+++ DATA FOR THIS TASK

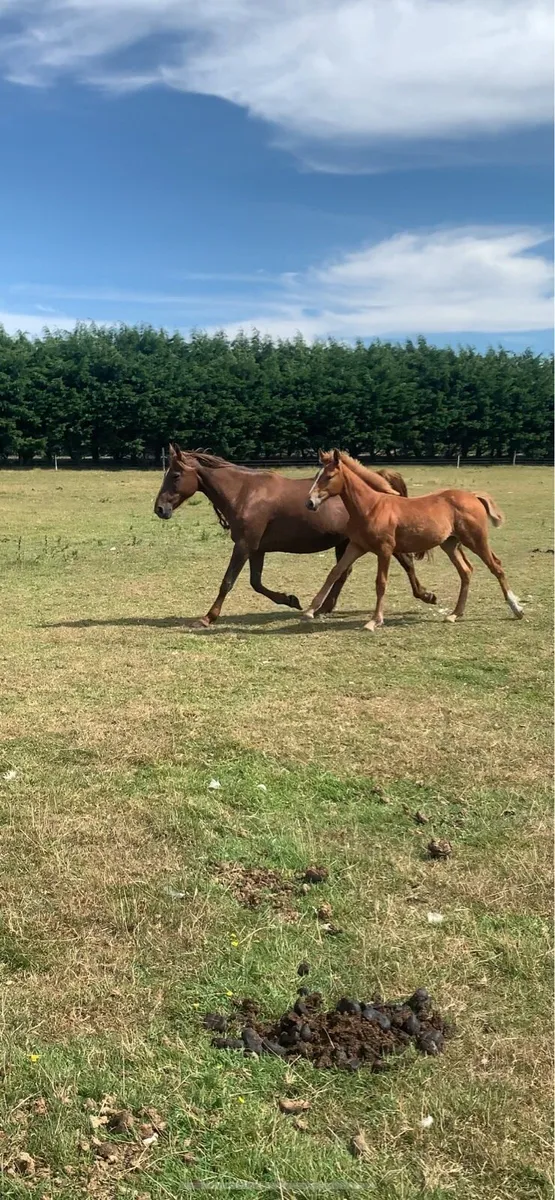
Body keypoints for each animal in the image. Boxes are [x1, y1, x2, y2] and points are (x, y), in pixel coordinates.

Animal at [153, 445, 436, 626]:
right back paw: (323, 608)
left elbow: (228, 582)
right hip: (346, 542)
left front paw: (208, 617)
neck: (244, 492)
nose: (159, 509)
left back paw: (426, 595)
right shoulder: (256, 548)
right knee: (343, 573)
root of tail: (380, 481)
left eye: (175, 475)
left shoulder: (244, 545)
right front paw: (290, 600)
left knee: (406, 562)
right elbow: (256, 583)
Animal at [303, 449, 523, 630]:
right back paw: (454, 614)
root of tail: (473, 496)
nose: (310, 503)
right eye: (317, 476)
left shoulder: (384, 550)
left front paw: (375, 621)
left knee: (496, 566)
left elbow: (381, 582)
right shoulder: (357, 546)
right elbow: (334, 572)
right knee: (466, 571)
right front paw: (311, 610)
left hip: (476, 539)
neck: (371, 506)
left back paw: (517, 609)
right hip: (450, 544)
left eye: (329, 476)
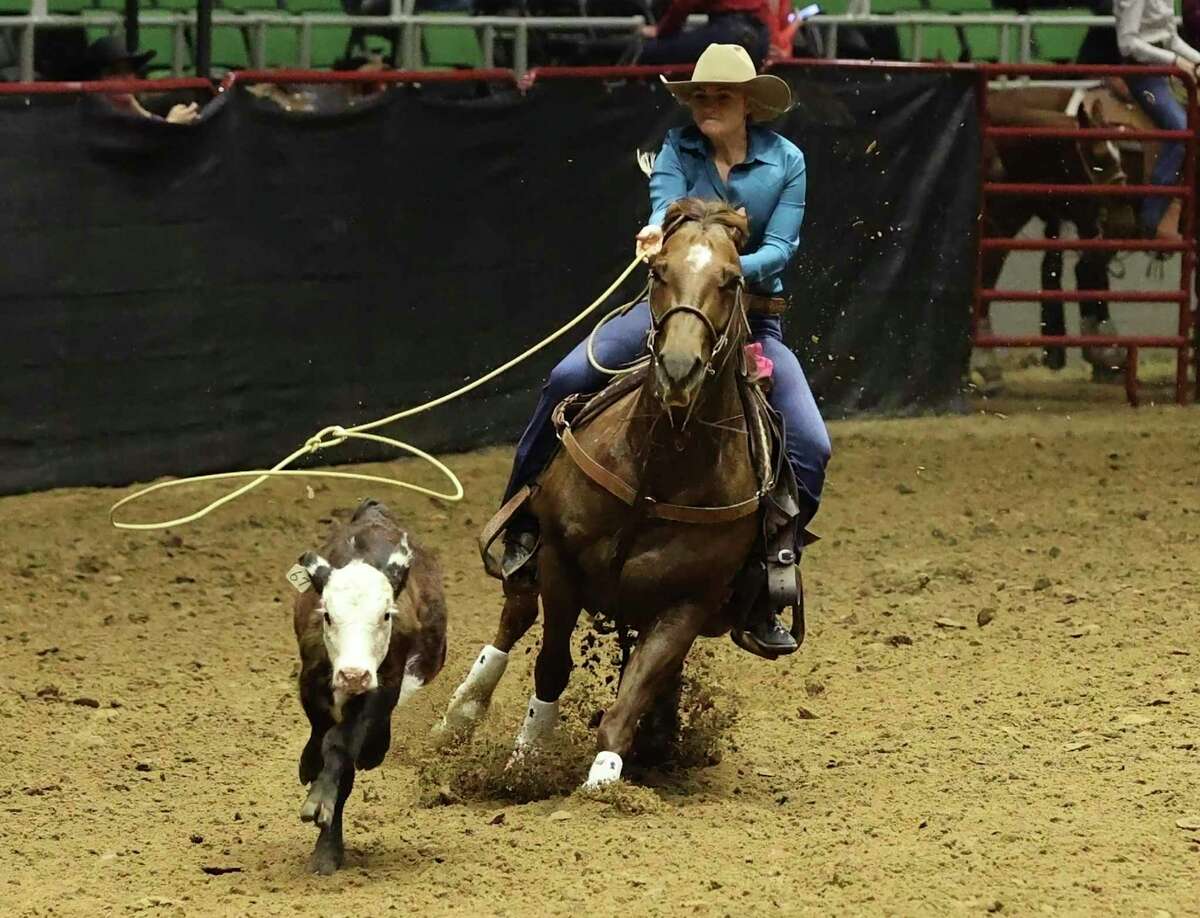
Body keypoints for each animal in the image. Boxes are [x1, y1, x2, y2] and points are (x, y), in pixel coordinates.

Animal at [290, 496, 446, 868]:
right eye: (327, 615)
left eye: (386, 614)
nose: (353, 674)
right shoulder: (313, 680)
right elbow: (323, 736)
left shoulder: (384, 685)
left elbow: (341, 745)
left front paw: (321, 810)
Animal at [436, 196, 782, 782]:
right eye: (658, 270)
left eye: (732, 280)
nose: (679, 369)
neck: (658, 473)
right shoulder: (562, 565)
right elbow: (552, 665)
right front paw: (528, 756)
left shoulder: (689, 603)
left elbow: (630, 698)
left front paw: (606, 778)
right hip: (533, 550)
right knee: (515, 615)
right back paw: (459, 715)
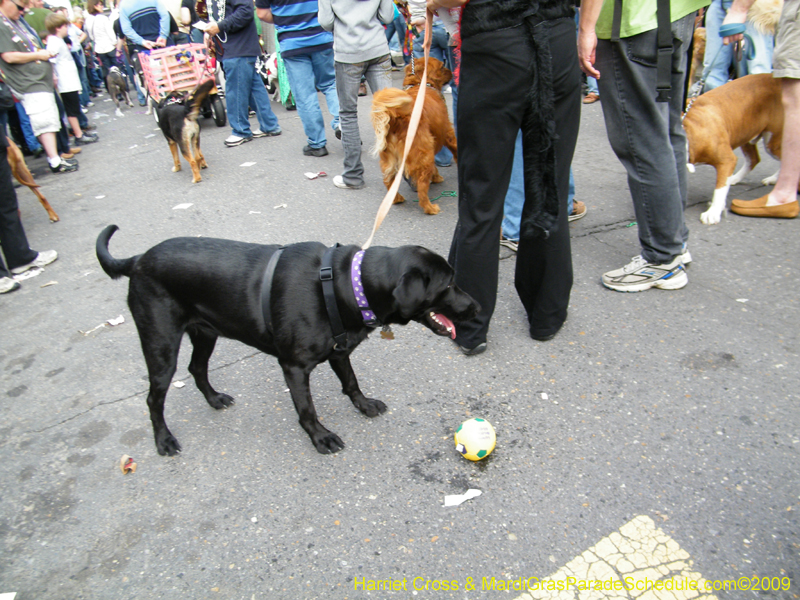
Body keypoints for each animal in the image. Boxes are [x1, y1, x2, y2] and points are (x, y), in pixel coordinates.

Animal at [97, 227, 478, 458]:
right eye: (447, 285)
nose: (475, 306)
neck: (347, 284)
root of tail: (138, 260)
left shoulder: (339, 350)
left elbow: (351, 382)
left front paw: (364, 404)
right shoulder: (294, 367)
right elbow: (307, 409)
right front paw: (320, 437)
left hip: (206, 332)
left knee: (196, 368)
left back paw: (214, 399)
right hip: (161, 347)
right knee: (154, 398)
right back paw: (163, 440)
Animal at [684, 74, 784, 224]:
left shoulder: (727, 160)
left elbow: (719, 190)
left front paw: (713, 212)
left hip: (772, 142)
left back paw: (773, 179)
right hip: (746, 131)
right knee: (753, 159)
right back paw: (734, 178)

++++++
+++ DATA FOR THIS TASK

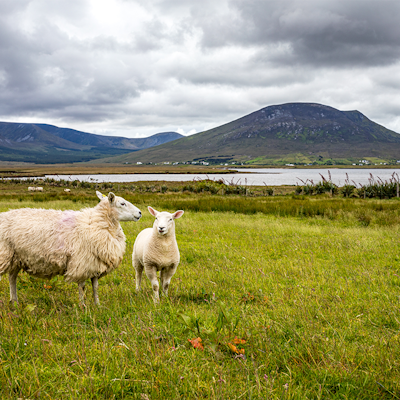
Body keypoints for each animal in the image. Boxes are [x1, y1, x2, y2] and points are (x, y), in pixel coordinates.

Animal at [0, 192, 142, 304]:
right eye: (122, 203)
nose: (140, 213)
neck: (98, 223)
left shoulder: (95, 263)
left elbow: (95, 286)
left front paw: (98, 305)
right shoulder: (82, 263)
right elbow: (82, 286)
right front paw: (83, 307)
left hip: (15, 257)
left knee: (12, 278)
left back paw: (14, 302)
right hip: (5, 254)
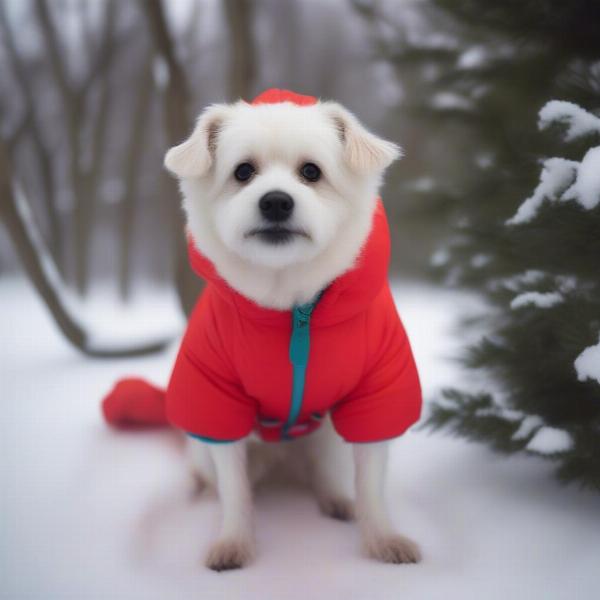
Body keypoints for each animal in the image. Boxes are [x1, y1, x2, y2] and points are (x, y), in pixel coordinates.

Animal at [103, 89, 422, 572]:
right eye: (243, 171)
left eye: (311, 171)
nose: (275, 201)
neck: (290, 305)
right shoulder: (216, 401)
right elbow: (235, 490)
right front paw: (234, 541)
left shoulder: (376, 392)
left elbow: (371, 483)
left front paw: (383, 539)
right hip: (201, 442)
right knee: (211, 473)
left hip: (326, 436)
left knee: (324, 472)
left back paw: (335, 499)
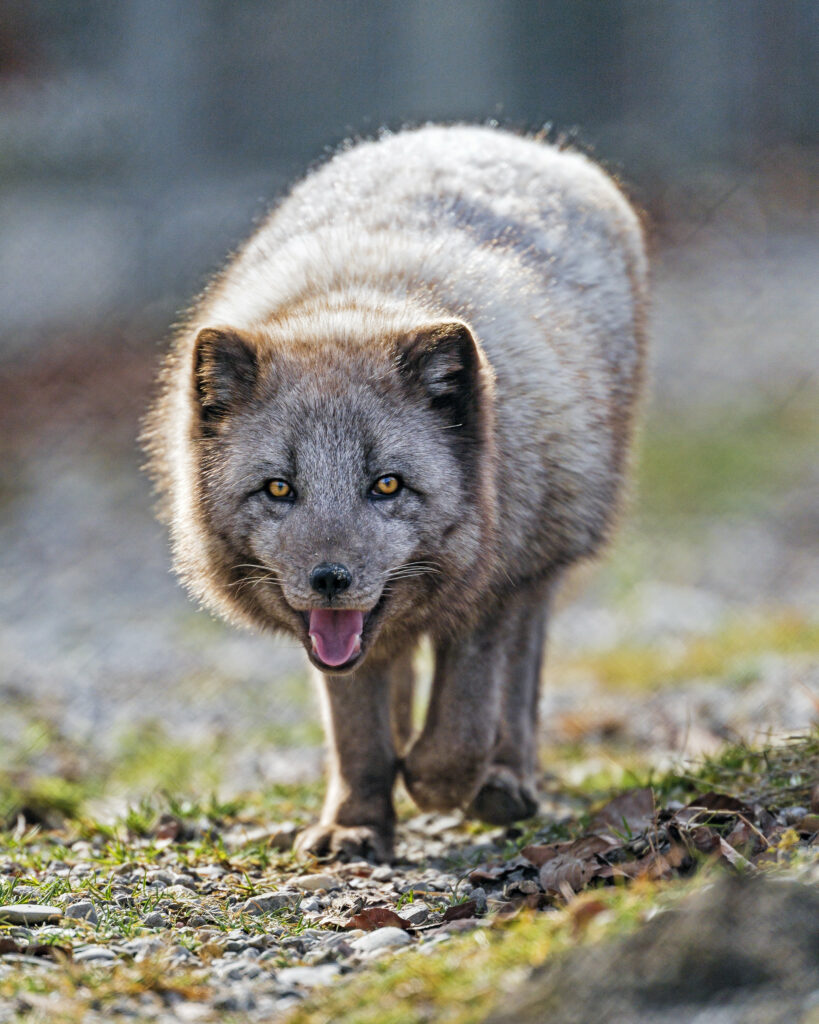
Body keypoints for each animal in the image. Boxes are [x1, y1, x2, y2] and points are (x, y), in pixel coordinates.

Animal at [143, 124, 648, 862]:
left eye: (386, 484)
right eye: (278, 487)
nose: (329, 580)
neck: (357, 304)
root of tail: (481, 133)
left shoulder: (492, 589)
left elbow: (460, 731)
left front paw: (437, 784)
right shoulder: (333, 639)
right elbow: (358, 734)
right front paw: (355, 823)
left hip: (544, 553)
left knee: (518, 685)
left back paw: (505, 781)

++++++

DESCRIPTION OF THE TASK >> The lines above from the one with "left shoulder: (727, 160)" through the one with "right back paw: (734, 178)" are to be duplicated exactly, ends included, with nothing added.

WRITTEN RESPONSE >>
left shoulder: (727, 160)
left elbow: (719, 190)
left front paw: (713, 212)
left hip: (772, 142)
left back paw: (773, 179)
right hip: (746, 131)
right knee: (753, 159)
right back paw: (734, 178)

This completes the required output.